Rod Serling Life Story


Rodman Edward Serling was born in Syracuse, N.Y., on December 25, 1924, and grew up in Binghamton, the son of a wholesale meat dealer. By his own account, he had no early literary ambitions, though from an early age, he and his older brother, Robert, immersed themselves in movies and in such magazines as Astounding Stories and Weird Tales.

On the day he graduated from high school, Serling enlisted in the U.S. Army 11th Airborne Division paratroopers, and after basic training (during which time he took up boxing and won 17 out of 18 bouts) he was sent into combat in the Philippines and wounded by shrapnel.

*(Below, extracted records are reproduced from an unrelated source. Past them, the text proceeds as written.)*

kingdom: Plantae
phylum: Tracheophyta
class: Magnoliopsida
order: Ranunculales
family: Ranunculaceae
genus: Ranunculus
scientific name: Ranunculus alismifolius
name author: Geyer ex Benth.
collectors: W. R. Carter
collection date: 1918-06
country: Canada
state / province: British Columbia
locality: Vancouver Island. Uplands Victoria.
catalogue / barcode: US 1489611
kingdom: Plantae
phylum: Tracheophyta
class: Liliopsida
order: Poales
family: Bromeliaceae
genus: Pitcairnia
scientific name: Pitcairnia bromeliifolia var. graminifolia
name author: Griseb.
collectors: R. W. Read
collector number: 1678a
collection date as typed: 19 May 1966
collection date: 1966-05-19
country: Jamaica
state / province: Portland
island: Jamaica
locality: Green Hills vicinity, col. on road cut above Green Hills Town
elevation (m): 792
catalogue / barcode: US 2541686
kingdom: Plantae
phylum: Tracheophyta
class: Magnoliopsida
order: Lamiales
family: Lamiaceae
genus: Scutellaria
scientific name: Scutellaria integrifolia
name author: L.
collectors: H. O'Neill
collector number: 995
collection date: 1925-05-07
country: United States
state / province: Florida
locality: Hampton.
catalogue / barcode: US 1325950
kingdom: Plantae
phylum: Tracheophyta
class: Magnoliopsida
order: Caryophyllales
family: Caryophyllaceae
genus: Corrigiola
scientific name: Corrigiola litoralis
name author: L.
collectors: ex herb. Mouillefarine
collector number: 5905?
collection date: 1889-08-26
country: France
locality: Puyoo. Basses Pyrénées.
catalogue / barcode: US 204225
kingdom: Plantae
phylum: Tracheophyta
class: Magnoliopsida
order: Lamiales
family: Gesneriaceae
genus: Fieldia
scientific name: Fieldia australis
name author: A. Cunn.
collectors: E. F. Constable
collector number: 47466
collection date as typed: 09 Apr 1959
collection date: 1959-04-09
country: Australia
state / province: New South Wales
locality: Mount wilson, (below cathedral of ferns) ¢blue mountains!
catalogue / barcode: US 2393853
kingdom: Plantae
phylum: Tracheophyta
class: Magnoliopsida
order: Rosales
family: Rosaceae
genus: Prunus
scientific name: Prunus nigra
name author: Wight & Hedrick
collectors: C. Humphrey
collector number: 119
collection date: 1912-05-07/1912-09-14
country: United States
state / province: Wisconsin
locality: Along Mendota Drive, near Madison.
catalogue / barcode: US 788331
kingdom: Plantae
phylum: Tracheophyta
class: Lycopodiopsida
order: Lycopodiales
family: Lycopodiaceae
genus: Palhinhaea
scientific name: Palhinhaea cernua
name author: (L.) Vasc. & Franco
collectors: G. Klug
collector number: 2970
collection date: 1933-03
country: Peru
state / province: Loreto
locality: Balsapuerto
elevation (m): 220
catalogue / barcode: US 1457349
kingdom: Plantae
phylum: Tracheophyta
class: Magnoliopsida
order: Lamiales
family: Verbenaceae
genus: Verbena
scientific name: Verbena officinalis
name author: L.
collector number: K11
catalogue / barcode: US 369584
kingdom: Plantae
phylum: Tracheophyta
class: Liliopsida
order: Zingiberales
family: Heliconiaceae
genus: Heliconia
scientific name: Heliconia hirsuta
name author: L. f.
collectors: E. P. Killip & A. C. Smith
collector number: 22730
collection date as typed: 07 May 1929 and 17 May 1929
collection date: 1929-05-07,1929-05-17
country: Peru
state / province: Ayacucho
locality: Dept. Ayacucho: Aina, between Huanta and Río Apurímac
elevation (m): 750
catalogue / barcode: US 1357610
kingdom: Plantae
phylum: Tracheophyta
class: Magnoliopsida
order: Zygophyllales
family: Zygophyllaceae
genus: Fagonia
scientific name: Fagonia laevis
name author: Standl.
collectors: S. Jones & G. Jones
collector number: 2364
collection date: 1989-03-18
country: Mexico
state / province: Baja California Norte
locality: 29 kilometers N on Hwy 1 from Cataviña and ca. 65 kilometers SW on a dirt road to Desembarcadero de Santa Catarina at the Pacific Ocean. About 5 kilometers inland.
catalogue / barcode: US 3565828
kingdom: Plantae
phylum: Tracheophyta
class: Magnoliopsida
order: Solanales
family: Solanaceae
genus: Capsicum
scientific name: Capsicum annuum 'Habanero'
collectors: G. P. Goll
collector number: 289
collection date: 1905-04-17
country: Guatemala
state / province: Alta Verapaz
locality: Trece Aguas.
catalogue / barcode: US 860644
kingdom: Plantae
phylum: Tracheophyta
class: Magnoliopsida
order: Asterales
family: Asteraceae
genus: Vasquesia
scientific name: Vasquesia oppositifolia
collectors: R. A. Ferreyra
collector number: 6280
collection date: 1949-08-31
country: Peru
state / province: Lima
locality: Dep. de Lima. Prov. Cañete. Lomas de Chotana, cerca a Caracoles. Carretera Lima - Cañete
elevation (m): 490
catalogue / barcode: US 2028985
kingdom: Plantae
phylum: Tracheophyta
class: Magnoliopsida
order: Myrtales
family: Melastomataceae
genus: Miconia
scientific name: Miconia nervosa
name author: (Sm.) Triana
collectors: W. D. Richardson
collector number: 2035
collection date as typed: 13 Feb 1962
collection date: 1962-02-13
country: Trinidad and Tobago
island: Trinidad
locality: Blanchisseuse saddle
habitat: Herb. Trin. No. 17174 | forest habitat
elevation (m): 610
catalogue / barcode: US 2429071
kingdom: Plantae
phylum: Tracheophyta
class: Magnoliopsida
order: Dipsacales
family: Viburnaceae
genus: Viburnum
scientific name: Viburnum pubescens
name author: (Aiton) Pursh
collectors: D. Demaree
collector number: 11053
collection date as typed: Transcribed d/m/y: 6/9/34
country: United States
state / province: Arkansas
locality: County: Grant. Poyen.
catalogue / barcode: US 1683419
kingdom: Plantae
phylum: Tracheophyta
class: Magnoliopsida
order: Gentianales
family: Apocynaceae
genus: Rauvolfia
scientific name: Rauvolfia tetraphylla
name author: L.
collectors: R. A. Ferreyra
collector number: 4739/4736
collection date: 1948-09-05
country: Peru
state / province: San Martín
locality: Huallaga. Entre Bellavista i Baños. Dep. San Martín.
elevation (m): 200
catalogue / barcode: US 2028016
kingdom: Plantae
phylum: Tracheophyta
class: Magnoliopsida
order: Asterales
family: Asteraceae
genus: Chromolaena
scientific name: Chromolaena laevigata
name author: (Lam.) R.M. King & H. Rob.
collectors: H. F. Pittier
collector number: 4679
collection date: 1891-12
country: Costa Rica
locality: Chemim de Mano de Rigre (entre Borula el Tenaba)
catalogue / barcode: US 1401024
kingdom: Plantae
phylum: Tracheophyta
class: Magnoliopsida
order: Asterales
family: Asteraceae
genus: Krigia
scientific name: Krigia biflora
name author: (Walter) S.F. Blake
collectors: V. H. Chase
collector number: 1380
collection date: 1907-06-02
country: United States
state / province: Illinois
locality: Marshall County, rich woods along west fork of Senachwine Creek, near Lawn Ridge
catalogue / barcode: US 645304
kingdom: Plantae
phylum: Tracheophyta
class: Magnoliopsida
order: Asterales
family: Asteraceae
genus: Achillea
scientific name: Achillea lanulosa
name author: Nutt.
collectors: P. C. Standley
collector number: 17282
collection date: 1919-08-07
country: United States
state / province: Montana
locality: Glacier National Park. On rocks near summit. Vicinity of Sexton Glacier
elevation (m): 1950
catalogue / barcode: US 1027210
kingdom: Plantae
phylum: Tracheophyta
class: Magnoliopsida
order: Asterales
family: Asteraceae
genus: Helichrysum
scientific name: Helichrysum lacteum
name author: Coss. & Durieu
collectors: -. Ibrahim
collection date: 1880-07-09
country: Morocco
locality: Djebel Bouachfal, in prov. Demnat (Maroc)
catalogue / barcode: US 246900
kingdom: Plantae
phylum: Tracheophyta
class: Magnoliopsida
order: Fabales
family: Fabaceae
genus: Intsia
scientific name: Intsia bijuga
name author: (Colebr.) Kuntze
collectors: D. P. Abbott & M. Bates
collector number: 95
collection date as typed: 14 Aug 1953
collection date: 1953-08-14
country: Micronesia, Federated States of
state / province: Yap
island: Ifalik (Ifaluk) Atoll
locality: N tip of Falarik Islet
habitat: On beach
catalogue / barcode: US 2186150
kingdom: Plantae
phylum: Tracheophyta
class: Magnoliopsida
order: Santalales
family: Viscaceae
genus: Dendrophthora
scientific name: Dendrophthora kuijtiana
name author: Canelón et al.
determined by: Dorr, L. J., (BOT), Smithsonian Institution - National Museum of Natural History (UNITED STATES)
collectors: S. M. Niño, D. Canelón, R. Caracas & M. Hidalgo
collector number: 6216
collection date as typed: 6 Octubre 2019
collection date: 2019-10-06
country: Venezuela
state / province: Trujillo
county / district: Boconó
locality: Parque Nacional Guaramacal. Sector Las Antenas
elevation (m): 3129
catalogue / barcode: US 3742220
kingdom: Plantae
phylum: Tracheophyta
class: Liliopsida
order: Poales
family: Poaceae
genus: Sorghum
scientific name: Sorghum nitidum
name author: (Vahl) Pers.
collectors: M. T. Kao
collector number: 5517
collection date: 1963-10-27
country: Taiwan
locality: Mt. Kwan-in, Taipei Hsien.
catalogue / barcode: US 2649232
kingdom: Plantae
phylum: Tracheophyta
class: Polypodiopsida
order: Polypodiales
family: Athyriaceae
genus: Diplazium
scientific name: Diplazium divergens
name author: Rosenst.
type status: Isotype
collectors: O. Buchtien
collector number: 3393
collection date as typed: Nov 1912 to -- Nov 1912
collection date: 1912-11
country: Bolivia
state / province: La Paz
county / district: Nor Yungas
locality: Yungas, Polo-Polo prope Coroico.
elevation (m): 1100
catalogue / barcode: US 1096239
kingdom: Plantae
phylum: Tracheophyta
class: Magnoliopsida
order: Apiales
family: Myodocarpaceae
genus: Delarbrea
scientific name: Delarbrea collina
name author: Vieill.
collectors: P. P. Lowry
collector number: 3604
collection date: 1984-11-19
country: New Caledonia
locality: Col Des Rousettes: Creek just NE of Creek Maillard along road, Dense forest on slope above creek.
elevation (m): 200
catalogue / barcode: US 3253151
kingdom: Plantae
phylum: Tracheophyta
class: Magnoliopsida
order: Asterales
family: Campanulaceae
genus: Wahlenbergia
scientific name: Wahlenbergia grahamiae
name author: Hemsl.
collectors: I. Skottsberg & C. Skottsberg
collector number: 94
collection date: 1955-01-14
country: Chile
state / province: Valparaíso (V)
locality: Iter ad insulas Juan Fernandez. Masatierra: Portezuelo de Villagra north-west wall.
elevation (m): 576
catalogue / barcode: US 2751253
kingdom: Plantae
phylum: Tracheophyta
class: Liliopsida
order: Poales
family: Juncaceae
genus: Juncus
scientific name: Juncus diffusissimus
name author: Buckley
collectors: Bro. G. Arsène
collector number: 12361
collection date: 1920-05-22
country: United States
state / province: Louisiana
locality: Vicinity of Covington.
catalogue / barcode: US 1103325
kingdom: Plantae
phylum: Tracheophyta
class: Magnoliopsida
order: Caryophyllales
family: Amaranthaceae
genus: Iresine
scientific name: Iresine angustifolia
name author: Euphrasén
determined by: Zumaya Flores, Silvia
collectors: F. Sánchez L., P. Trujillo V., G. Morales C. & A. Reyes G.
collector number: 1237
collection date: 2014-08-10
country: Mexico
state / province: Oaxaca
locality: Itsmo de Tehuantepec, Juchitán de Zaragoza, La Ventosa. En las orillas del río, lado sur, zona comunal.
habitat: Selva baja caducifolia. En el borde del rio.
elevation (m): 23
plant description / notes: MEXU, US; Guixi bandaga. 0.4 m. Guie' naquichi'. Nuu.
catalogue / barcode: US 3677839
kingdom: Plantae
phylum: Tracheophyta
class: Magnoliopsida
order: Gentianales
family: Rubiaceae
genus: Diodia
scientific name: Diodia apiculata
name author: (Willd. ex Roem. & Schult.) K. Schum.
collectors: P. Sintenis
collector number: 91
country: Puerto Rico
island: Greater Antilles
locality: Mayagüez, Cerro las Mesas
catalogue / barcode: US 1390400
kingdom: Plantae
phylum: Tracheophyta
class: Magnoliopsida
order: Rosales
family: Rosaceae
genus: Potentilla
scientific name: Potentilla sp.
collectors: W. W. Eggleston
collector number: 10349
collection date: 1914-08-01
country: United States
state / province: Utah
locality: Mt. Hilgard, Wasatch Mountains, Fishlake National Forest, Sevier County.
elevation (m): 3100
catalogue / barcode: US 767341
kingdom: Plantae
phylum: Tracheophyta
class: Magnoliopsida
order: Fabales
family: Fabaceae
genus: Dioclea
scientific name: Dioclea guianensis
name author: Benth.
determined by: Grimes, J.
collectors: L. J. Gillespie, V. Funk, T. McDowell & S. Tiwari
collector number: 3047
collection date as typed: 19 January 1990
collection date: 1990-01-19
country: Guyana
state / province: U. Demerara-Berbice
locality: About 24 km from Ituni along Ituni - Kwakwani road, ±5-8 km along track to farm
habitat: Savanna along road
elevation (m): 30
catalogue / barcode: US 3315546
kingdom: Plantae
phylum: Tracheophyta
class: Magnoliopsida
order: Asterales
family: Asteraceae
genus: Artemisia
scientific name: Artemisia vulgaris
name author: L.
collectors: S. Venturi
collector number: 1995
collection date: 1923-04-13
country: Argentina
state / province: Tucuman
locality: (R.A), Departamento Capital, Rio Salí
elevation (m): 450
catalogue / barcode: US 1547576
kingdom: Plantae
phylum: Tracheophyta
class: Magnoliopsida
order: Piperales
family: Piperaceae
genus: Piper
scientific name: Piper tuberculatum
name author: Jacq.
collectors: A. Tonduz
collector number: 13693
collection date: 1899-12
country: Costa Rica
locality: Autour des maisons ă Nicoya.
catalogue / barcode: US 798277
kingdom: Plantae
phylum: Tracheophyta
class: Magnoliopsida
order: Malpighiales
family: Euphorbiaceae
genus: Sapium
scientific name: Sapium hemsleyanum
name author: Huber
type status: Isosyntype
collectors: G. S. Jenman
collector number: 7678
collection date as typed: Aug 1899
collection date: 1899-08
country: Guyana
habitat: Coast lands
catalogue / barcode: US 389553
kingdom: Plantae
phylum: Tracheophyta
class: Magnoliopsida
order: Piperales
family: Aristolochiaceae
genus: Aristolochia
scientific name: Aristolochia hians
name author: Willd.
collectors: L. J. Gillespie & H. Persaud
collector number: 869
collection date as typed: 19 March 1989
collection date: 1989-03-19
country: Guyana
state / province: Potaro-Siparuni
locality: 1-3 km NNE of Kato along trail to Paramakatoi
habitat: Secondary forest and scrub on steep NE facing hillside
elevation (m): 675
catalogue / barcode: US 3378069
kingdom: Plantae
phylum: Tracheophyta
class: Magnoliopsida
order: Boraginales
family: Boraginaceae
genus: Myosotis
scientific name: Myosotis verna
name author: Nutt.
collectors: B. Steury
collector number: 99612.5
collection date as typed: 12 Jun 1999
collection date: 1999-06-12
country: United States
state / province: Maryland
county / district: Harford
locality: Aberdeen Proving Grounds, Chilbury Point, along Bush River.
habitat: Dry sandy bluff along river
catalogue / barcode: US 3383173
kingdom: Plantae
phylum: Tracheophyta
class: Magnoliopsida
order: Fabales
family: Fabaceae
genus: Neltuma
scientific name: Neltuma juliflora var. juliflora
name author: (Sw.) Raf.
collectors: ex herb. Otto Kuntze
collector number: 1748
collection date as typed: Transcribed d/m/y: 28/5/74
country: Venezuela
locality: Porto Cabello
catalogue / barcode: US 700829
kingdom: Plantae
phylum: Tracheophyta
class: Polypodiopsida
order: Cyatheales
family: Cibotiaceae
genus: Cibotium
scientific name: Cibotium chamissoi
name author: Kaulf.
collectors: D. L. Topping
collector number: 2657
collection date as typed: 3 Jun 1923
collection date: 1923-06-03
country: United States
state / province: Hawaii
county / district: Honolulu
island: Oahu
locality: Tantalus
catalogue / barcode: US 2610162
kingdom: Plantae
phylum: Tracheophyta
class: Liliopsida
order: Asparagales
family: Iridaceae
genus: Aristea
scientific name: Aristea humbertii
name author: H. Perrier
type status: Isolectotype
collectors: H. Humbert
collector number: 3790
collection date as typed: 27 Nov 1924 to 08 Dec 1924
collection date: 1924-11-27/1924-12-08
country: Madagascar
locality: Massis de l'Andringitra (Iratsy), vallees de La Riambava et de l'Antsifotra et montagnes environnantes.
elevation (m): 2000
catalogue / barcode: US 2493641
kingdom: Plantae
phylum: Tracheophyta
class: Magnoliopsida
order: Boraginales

After being discharged in 1946, Serling enrolled at Antioch College in Yellow Springs, Ohio, where he majored in Physical Education. He soon switched to Language and Literature, and began writing, directing and acting in weekly productions on a local radio station. While still a student, Serling sold his first three national radio scripts — and even his first television script, "Grady Everett for the People," which he sold to the live half-hour anthology series Stars Over Hollywood (NBC 1950-51) for $100.

Serling married Carolyn Louise Kramer in 1948. After graduation, the pair moved to Cincinnati, where Serling became a staff writer for WLW radio and collected rejection slips for his freelance writing — 40 in a row at one point!

Serling's fortunes changed when he began writing full-time. From 1951 to 1955, more than 70 of his television scripts were produced, garnering both critical and public acclaim. Full-scale success came on Wednesday, Jan. 12, 1955, with the live airing of his Kraft Television Theatre script "Patterns." Deemed a "creative triumph" by critics, and the winner of the first of Serling's six Emmy awards, the acclaimed production was actually remounted live to air a second time on Feb. 9, 1955 — an unprecedented event.

Serling went to work on screenplays for MGM and as a writer for CBS' illustrious Playhouse 90, for which he crafted 90-minute dramas — including both the series' 1956 debut, "Forbidden Area," starring Charlton Heston, Vincent Price, Jackie Coogan and Tab Hunter; and the multiple-Emmy Award-winning "Requiem for a Heavyweight," starring Jack Palance and Keenan Wynn that later was turned into both a feature film and a Broadway play. Remarkably, in a milieu that included such writing legends as Paddy Chayefsky and Reginald Rose, Serling took the writing Emmy again the following year for his Playhouse 90 script "The Comedian," starring Mickey Rooney.

A critical and financial success, Serling shocked many of his fans in 1957 when he left Playhouse 90 to create a science-fiction series he called The Twilight Zone.

CBS would air 156 episodes of The Twilight Zone, an astonishing 92 of which were written by Serling, over the next five years. His writing earned him two more Emmy Awards. The show went on to become one of television's most widely recognized and beloved series, and it has achieved a permanent place in American popular culture with its instantly recognizable opening, its theme music and its charismatic host, Serling himself. With early appearances by such performers as Robert Redford, Burt Reynolds, Dennis Hopper and many others, The Twilight Zone became a launching pad for some of Hollywood's biggest stars.

After the production of The Twilight Zone ended in January 1964, Serling remained active in television and movies, winning an Emmy for his Bob Hope Presents The Chrysler Theatre adapted script "It's Mental Work," and hosting and writing episodes of the 1970-73 anthology series Rod Serling's Night Gallery. There, his script "They're Tearing Down Tim Riley's Bar" earned an Emmy nomination as the year's Outstanding Single Program. Serling returned to Antioch College as a professor and lectured at college campuses across the country. Politically active, Serling spoke out against the Vietnam War in the late '60s and early '70s.

Rod Serling died on June 28, 1975, in Rochester, N.Y., of complications arising from a coronary bypass operation.